The internet has been abuzz lately with the recent announcement Persona 5 Casual gameAnd Night Ghost (P5X). Fans loved the new characters, but were also excited to meet their old favorites again. But when I looked at the screenshots, I noticed that one person was missing: Goro Akechi. What gives, Atlus? You can’t pretend Persona 5 RoyalHis main antagonist was also not the most compelling character in the series. He was a real member of the Phantom Thieves group, and his haters could die mad.
Goro Akechi is a high school student who serves as a rival to the main protagonist Persona 5. In the original game, he famously betrayed the party after pretending to be their friend. It also does this in Enhanced Royal version, but the 2019 update to the game adds additional scenes to it. These social interactions make Akechi feel like a very troubled friend, rather than a shy cop who changed his mind at the last minute.
Like most RPG antagonists, Akechi has a tragic backstory. His mother died when he was young, and he grew up an orphan (generally Great social stigma in Japan).
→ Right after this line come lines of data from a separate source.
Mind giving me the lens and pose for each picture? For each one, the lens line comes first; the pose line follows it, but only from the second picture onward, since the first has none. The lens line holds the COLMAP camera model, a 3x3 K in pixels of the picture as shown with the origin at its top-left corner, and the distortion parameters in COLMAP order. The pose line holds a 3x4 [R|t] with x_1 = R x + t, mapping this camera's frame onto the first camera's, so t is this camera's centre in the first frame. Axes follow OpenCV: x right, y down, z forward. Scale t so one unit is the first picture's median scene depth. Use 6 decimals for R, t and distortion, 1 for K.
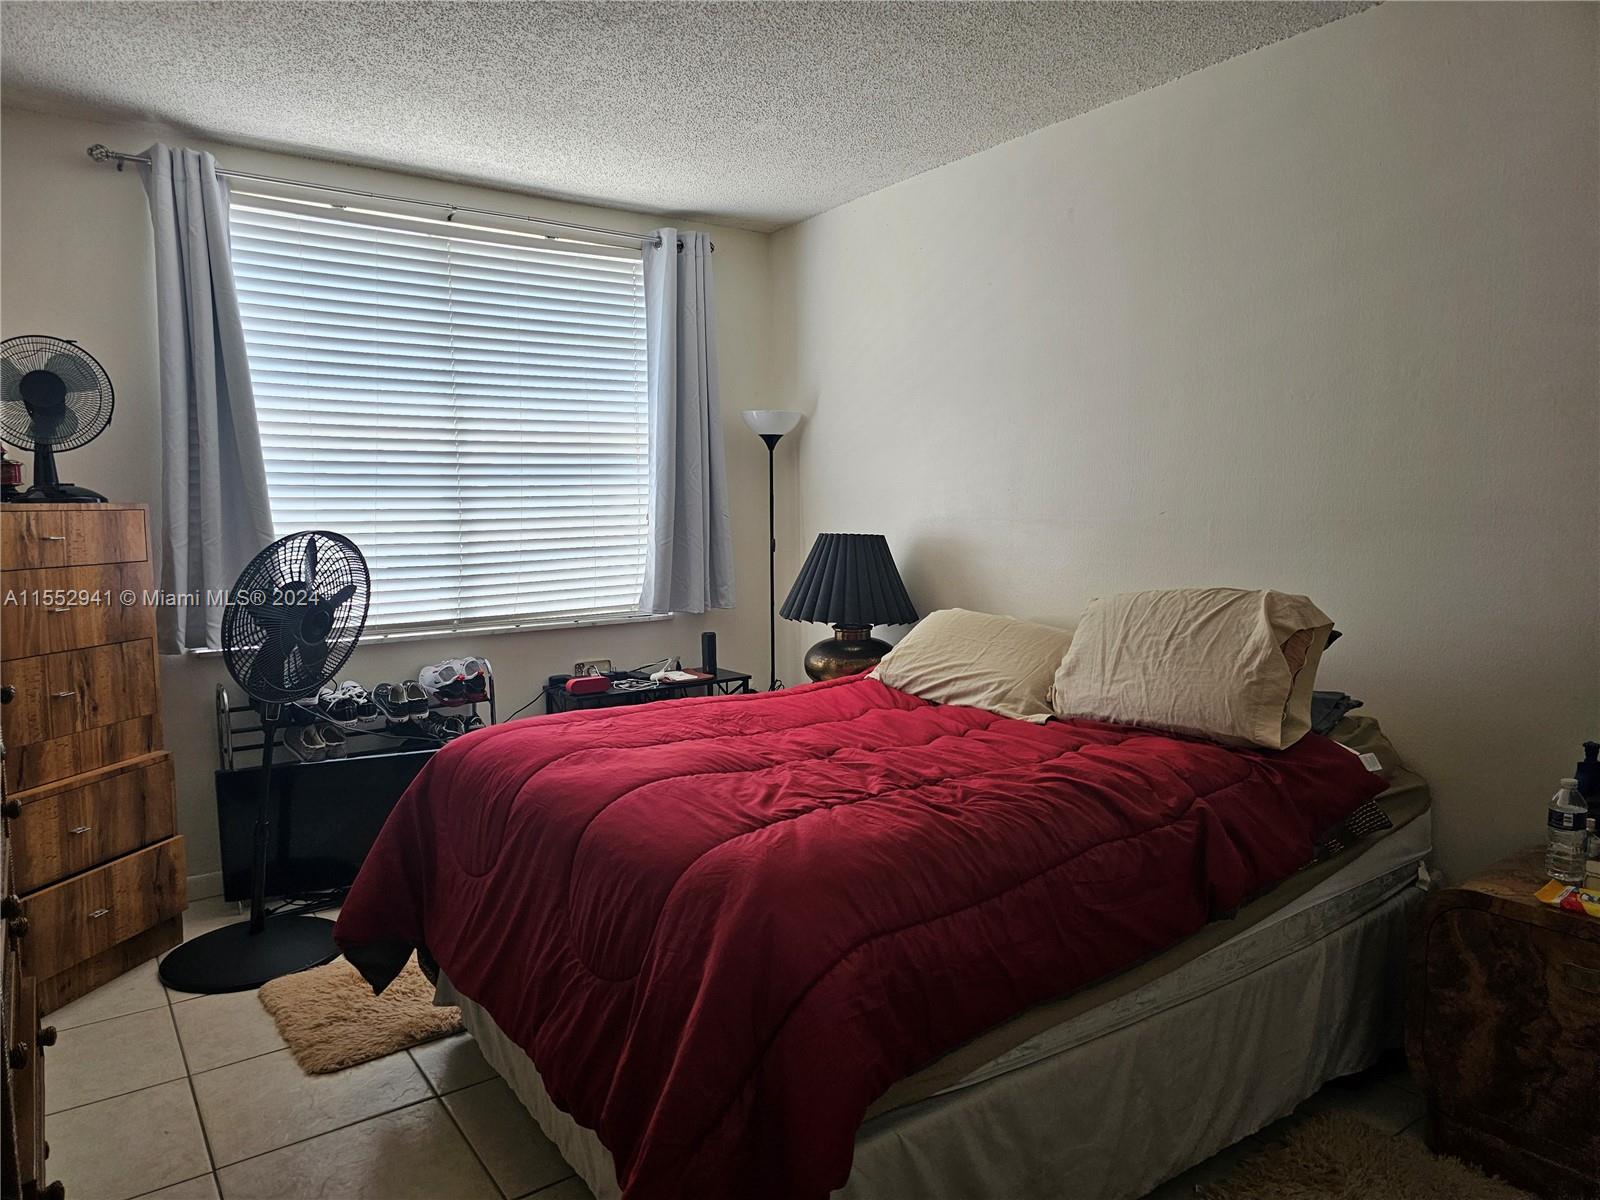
lens RADIAL K [[1071.1, 0, 801.5], [0, 1071.1, 594.2], [0, 0, 1]] dist [0.081079, -0.071330]
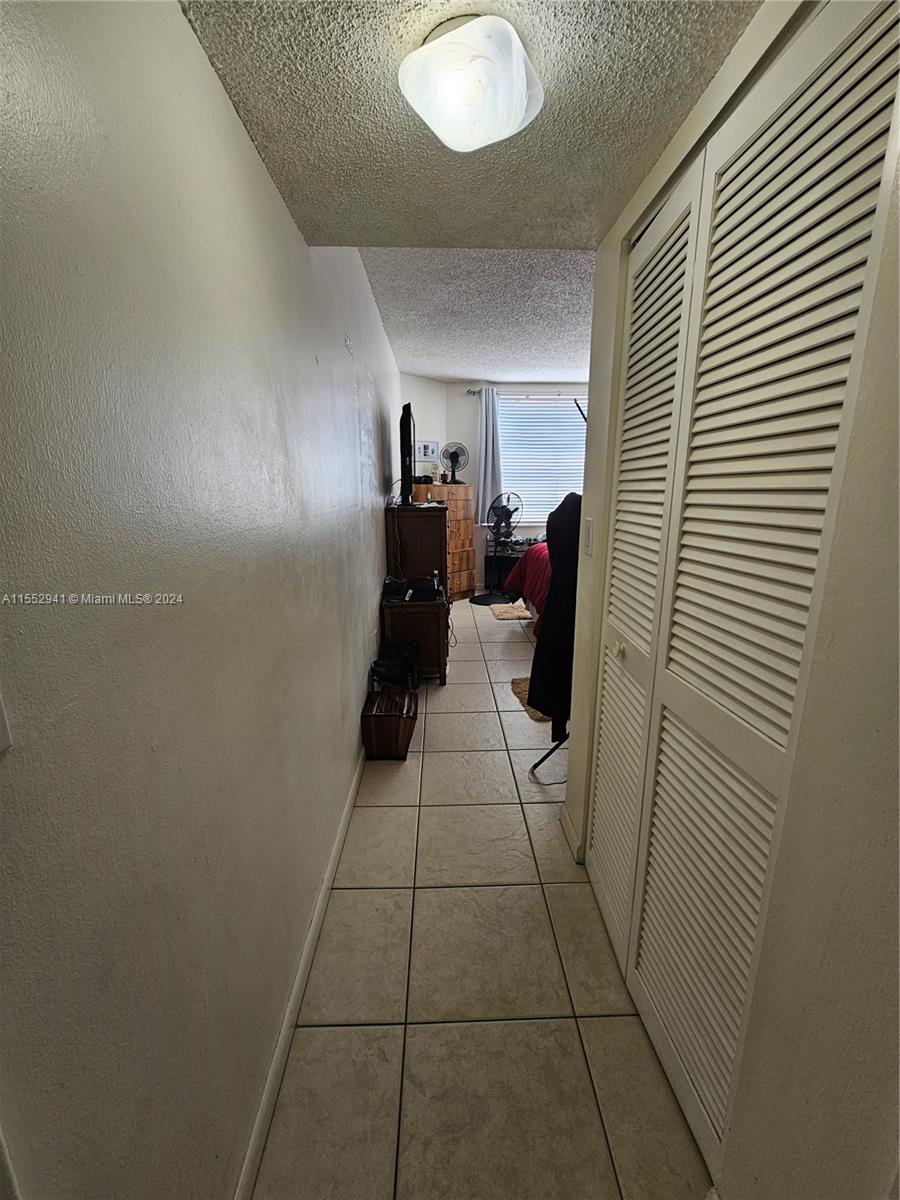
lens RADIAL K [[492.6, 0, 450.0], [0, 492.6, 600.0], [0, 0, 1]] dist [0.000698, -0.000052]
pose [[0.828033, 0.134090, -0.544409, 0.409053], [-0.054914, 0.985708, 0.159261, 0.056281], [0.557984, -0.101978, 0.823562, -0.641778]]
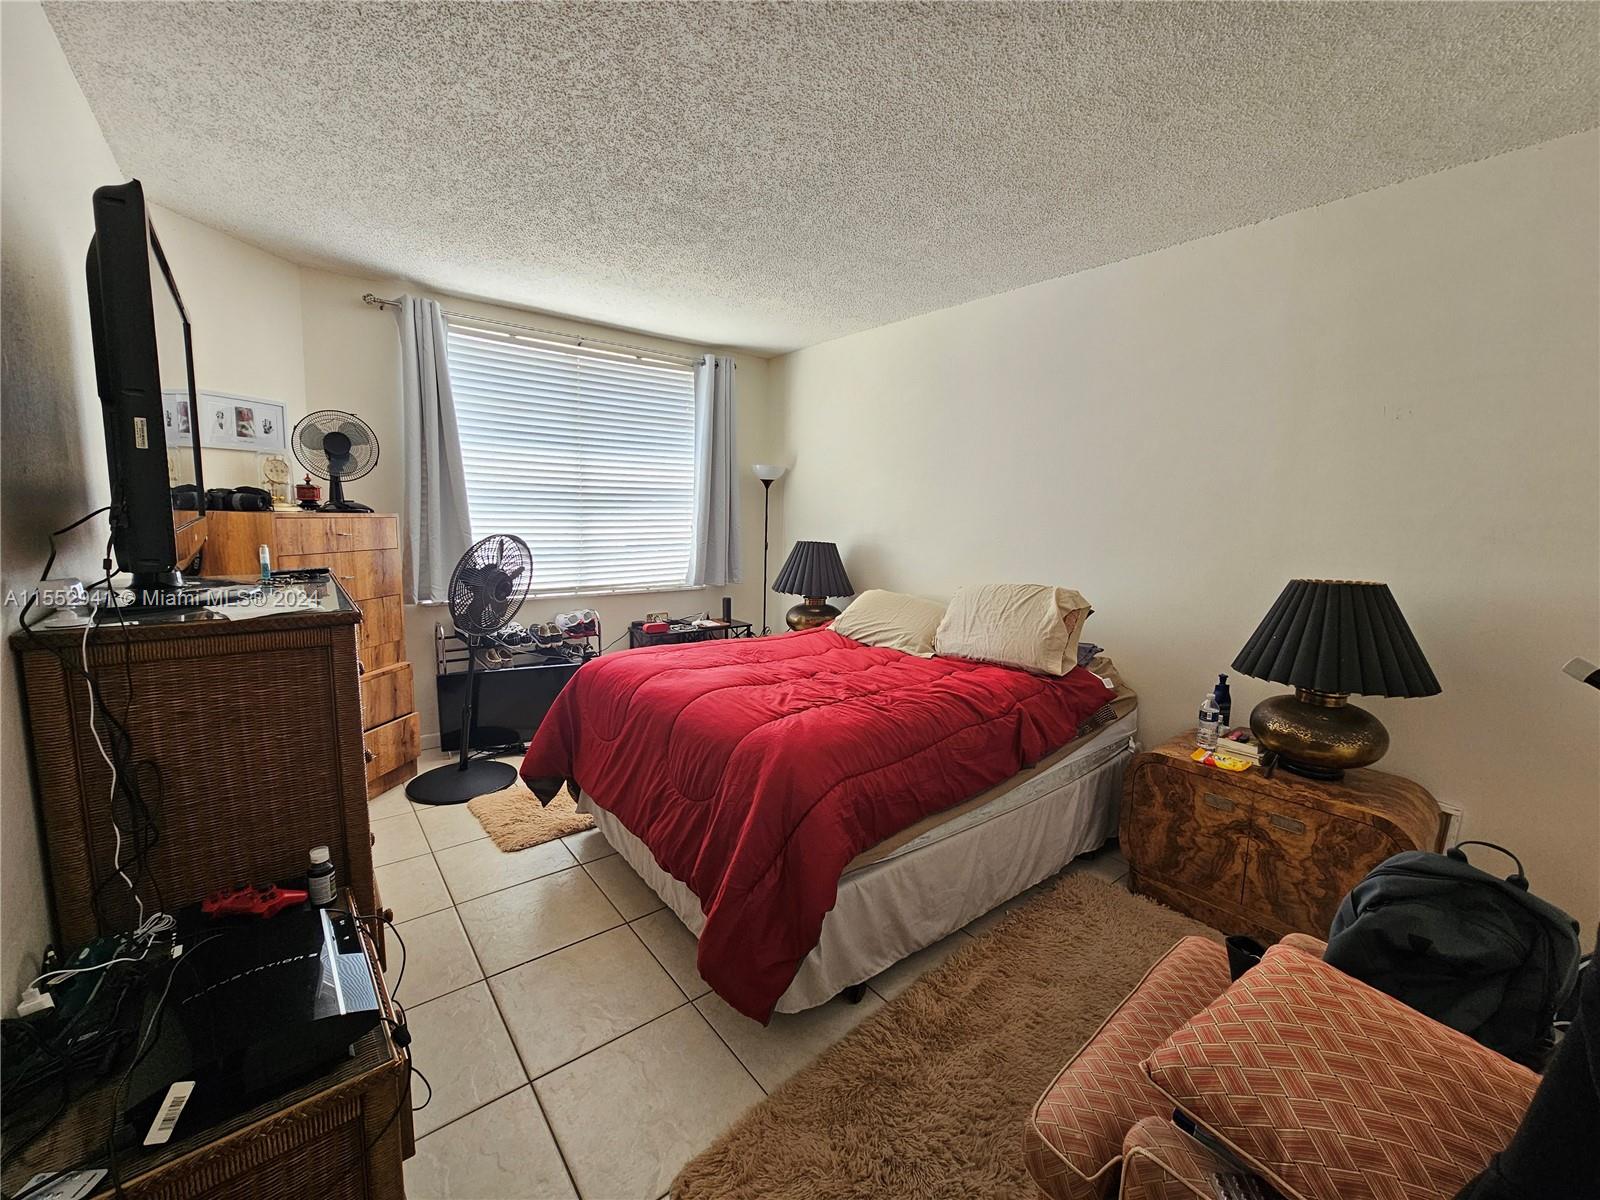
lens RADIAL K [[656.8, 0, 809.4], [0, 656.8, 591.0], [0, 0, 1]] dist [0.000698, -0.000052]
pose [[0.997645, 0.025859, 0.063527, -0.040106], [-0.027886, 0.999123, 0.031235, -0.016546], [-0.062663, -0.032933, 0.997491, -0.047173]]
Akechi wanted revenge on his neglectful and cruel father, so he teamed up with him in order to get close enough to assassinate him. Unfortunately, his father also planned his son’s assassination all along. Akechi eventually realizes that the protagonist is someone similar to himself, and chooses to sacrifice himself to ensure the escape of the heroes’ Phantom Thieves.
It also helped Royal, players had to spend more time with him in a brand new arc. After the game has added a new semester in which reality has completely changed. In this ever-changing Tokyo, each character has their own personal tragedy unraveled, and everyone lives a happy life. This is the only scenario in which Akechi can be saved. However, he rejects the artificial world and the false happiness that comes with it. Since it was implied that he had died in the original scheme, defeating the owner of this world would mean that he would cease to exist. Does not care. For him, death is better than living under the thumb of a higher power.
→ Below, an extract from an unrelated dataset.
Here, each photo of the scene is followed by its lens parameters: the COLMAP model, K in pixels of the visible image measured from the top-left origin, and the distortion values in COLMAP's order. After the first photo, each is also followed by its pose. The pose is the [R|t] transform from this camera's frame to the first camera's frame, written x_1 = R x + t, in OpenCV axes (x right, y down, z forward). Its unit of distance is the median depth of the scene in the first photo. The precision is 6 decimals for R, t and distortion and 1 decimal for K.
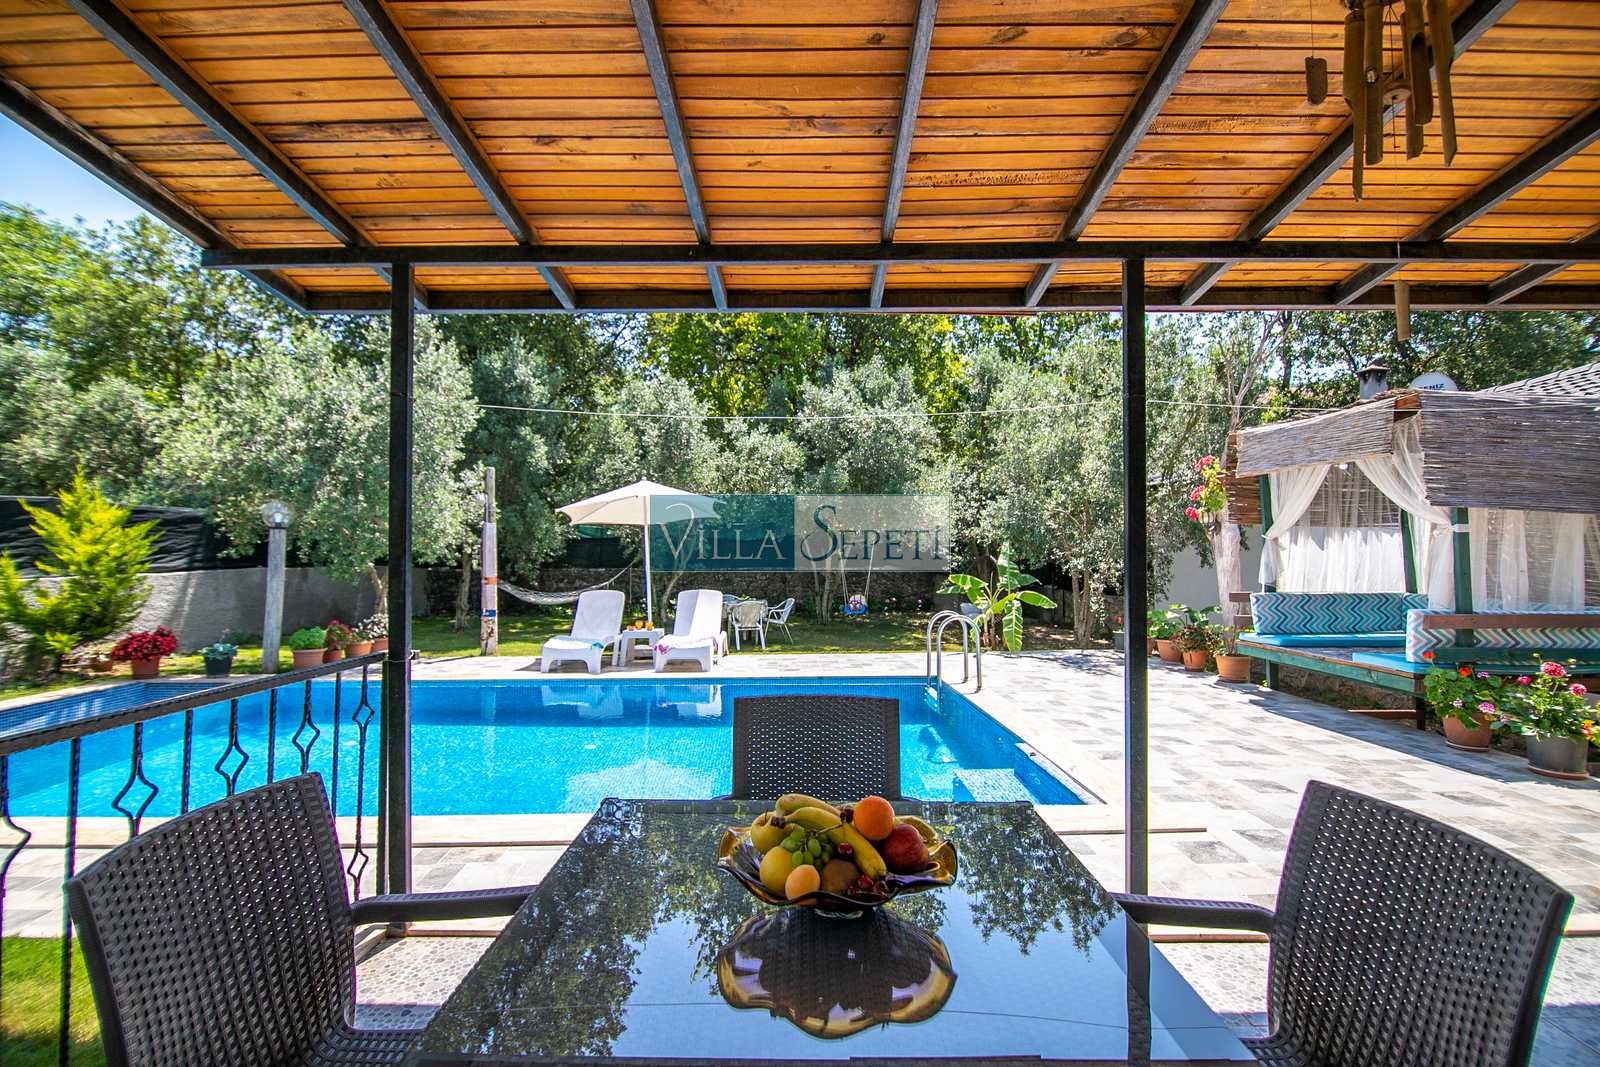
lens RADIAL K [[714.5, 0, 799.5], [0, 714.5, 526.6], [0, 0, 1]] dist [-0.009365, -0.006186]
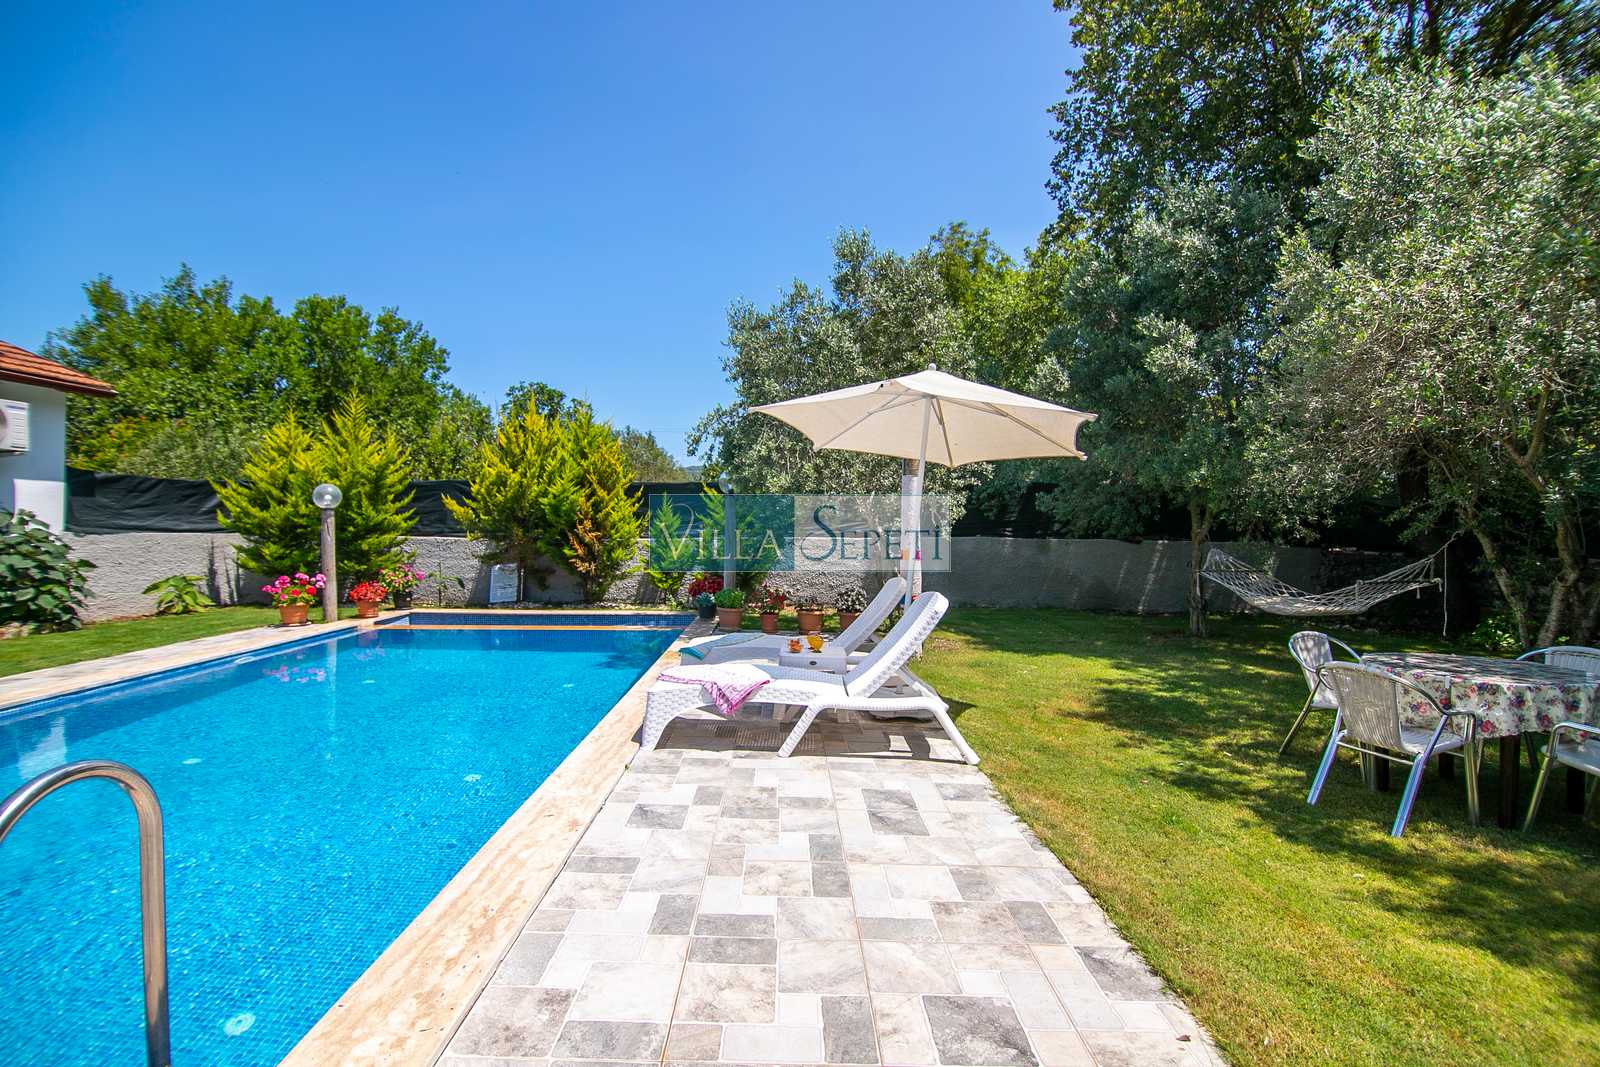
lens RADIAL K [[714.5, 0, 802.1], [0, 714.5, 528.2], [0, 0, 1]] dist [-0.009365, -0.006186]
pose [[-0.017760, 0.001637, -0.999841, 0.329488], [0.026417, 0.999650, 0.001168, 0.050247], [0.999493, -0.026392, -0.017797, 1.008789]]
But I wanted him to live! When you seek the end in which the artificial world is destroyed, Royal He raises the possibility that Akechi may have survived. And so I held my breath at the prospect of getting to see Akechi again in the sequel scrambled. I never finished finishing this musou game despite completing many others. Akechi wasn’t into it, and that was definitely part of the reason. I’m not terribly invested in p. 5 which was not present in it.
I was hoping that was just a coincidence. Akechi is good, and he deserves to be featured in other spin-off games. Now it appears P5X He might fail me too, and I began to lose hope that Atlus would ever remember who he was. This is homophobia, and I’m not going to defend it. Atlus, give us my wild bird son or give me death.